With fire season underway, crews everywhere are sharpening their skills in anticipation of the next blaze.
But, while veterans are getting ready for another season, a handful of rookies are preparing for their first.
It's the final test for a 19-person Sierra Fire Seasonal Crew. For the past two weeks, the squad has been working together in a classroom, preparing for a 100-acre simulated fire.
They got their chance to show what they've learned.
"It's exciting," says Alex Gilmour, a trainee. "It's hard work though. You gotta keep on top of your stuff. I'm excited about what's coming up this summer."

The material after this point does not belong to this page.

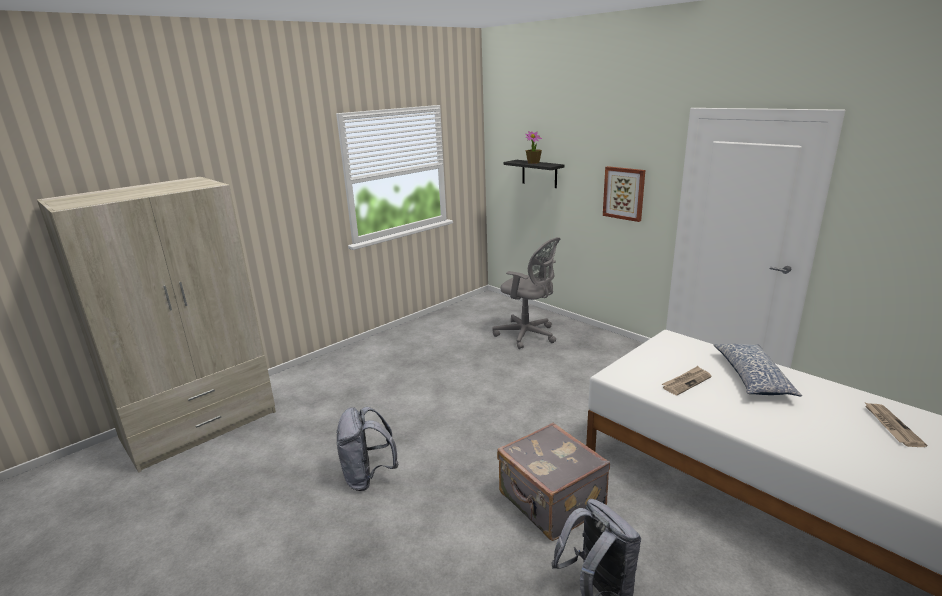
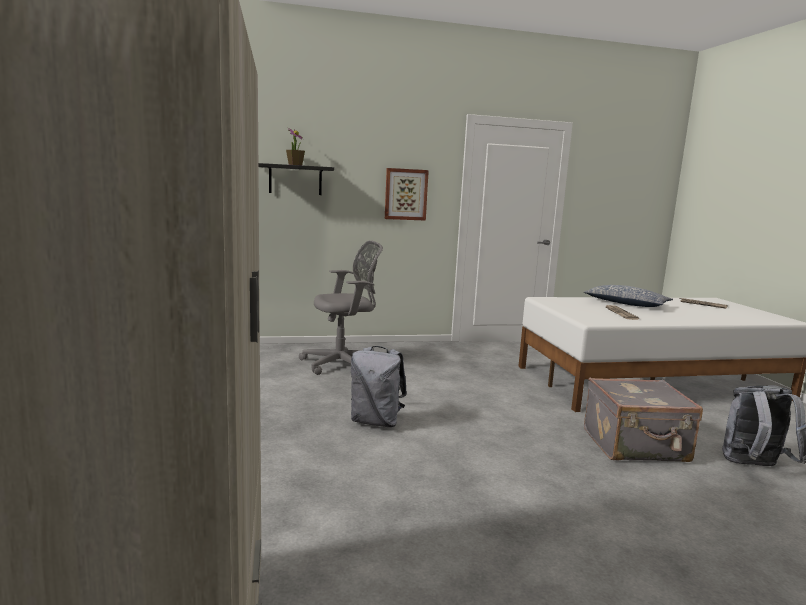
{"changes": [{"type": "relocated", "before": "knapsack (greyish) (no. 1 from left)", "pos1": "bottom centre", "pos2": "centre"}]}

Gilmour is one of ten crew members who are working together on a fire for the first time.
Just like a real blaze, crews are expected to find ways to deal with challenging conditions like wind and other uncertainties, which supervisors develop and communicate through their radios.
"The fire right now is creeping down the hill," says Mark Regan, a coordinator. "Our objective is to build a handline on the downhilll side of this fire and stopping it before it jumps the highway."
Crews started working up the hill to create a fire break, but one squad was forced to fall back to control a tree that caught fire. Soon, coordinators spread the word that the fire is coming back down the hill and getting out of control. The team scrambles for cover, but the fire has them surrounded, forcing them to deploy their shelters.
Two members were forced to share because of a lack of shelters. One of the unlucky guys is Christopher Dugger, a squad boss who's well over six feet.
"It's horrible," says Dugger. "It's very hot. And for a big guy, like myself, it's very uncomfortable."
Dugger is one of several experienced fire personell to participate in the drill. He and others like Brian Bumm of the Sierra Fire Protection District agree it's rewarding to see new people work together.
"It's exciting to be able to see the dynamics," says Bumm. "We really instill the leadership and they've come together. it's exciting to see them move on."